Among the three exhibitors new to the Market this year was Colette Donovan of Merrimacport, Mass., with an American pine storage bench, Pennsylvania origin, Nineteenth Century, resting on ball feet. It had a nice surface of dry old blue paint over the original blue. Several early bonnets were displayed on the bench along with a sad iron on board dating from the Eighteenth Century. A New England scarne with shoe feet dated from the early Nineteenth Century, and a Canton platter held a seed and nut arrangement. The tag noted it was a “one of a kind American folk art.”
From Lansdowne, Penn., Peacock Collection offered racks of buttons, all noted subject and material, including, in part, small steel, tinted metal, pewter, reflectors, woodback, anchors and architectural. Boxes of ribbons were neatly in rows, spools of threads were plentiful and a number of early dresses hung on hangers.
Samplers filled the back wall in the booth of Neverbird Antiques, Surry, Va., and a selection of miniatures included a young girl, silk and paint, circa 1835, of English origin.

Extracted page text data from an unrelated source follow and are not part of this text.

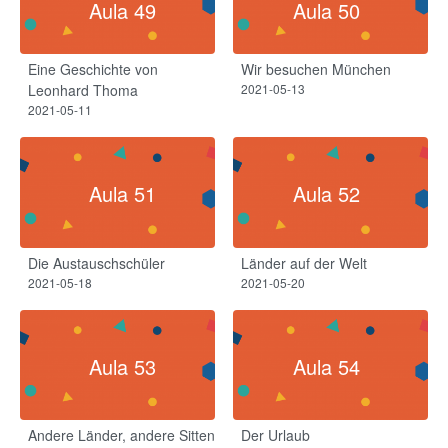
Aula 49
Aula 50
Eine Geschichte von
Wir besuchen München
Leonhard Thoma
2021-05-13
2021-05-11
Aula 51
Aula 52
Die Austauschschüler
Länder auf der Welt
2021-05-18
2021-05-20
Aula 53
Aula 54
Andere Länder, andere Sitten
Der Urlaub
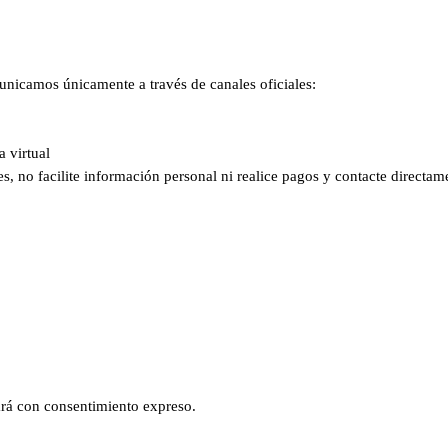
nicamos únicamente a través de canales oficiales:
a virtual
es, no facilite información personal ni realice pagos y contacte directa
zará con consentimiento expreso.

A copy of Godey’s Lady’s Book & Magazine, July-December 1861, was shown, and a small pin cushion showed a bird with a piece of thread in its mouth. Before leaving the booth we noticed a flip-phone on the table and made mention of it. Bill Subjack was in the process of hanging a sampler, but paused to say, “I grew up being taught that a phone was used for making calls, and that is all I need.” As a fellow flip-phoner, we related perfectly with that reasoning.

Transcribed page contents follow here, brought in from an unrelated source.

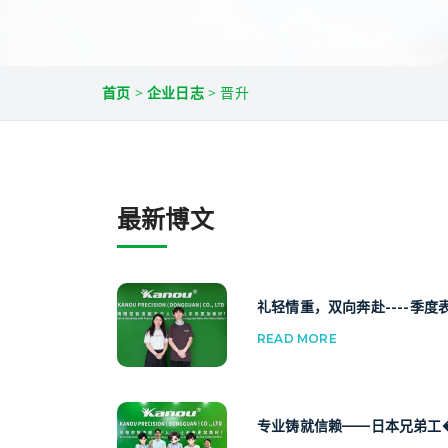
首页
>
企业日志
>
晋升
最新博文
礼轻情重，双向奔赴----季度表.
READ MORE
专业铸就信赖——日本兄弟工�.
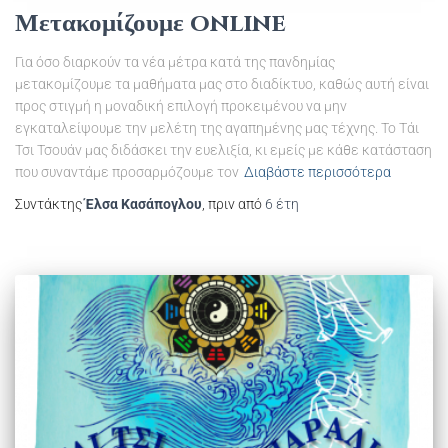
Μετακομίζουμε online
Για όσο διαρκούν τα νέα μέτρα κατά της πανδημίας
μετακομίζουμε τα μαθήματα μας στο διαδίκτυο, καθώς αυτή είναι
προς στιγμή η μοναδική επιλογή προκειμένου να μην
εγκαταλείψουμε την μελέτη της αγαπημένης μας τέχνης. Το Τάι
Τσι Τσουάν μας διδάσκει την ευελιξία, κι εμείς με κάθε κατάσταση
που συναντάμε προσαρμόζουμε τον
Διαβάστε περισσότερα
Συντάκτης
Έλσα Κασάπογλου
, πριν από
6 έτη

A couple of attractive show cases, used by the center to display portions of its collection, were part of the booth filled by Tex Johnson & Son of Adamstown, Penn., and they were used to advantage, showing in one case a black rag doll in a red and white dress under a white apron, and on a shelf below a selection of early children’s shoes. Among pieces in the other case were a couple of spool trees, all hand carved, and an attractive grain-painted miniature cupboard with scalloped base, two small drawers over two large drawers, and the top portion with two glass doors enclosing shelves. This portion was used to display spools of thread.

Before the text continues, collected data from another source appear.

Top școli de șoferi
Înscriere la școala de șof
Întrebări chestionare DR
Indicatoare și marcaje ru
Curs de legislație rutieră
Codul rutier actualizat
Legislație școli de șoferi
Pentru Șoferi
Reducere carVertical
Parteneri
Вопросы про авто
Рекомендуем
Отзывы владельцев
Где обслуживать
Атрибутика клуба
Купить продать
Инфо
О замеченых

A special draw to the Penn Market are the textile history lectures that are conducted both days of the Market, with six lectures on Friday and another five on Saturday. Among the topics covered by the speakers were “Fruit and Flower Samplers of Maryland and Delaware,” “Embroidery: The Language of Art,” “Introduction to Coverlets,” “Ribbons and Caps: The History of Moravian Female Headwear” and “A Tale of Two Cities: Needlework Teacher Deborah Hicks Mundall.”
This year a group of 18 ladies from many parts of the country, including Virginia, Arizona and New Jersey, attended, taking advantage of a one-cost offer for several events, including all lectures, admission to the Penn Market, a Friday night dinner with the dealers and a $5 coupon toward lunch. The cost of this package is $250. All lectures last one hour and same-day registration fee for each lecture is $30.
The committee for the Penn Dry Goods Market works hard, always looking for a way to do things better. What they will do for May 18-19, the dates of next year’s Market, remains to be seen. The best thing to do is to mark the calendar, go and enjoy the dealers, the lectures and the outstanding collection on exhibit at the Heritage Center.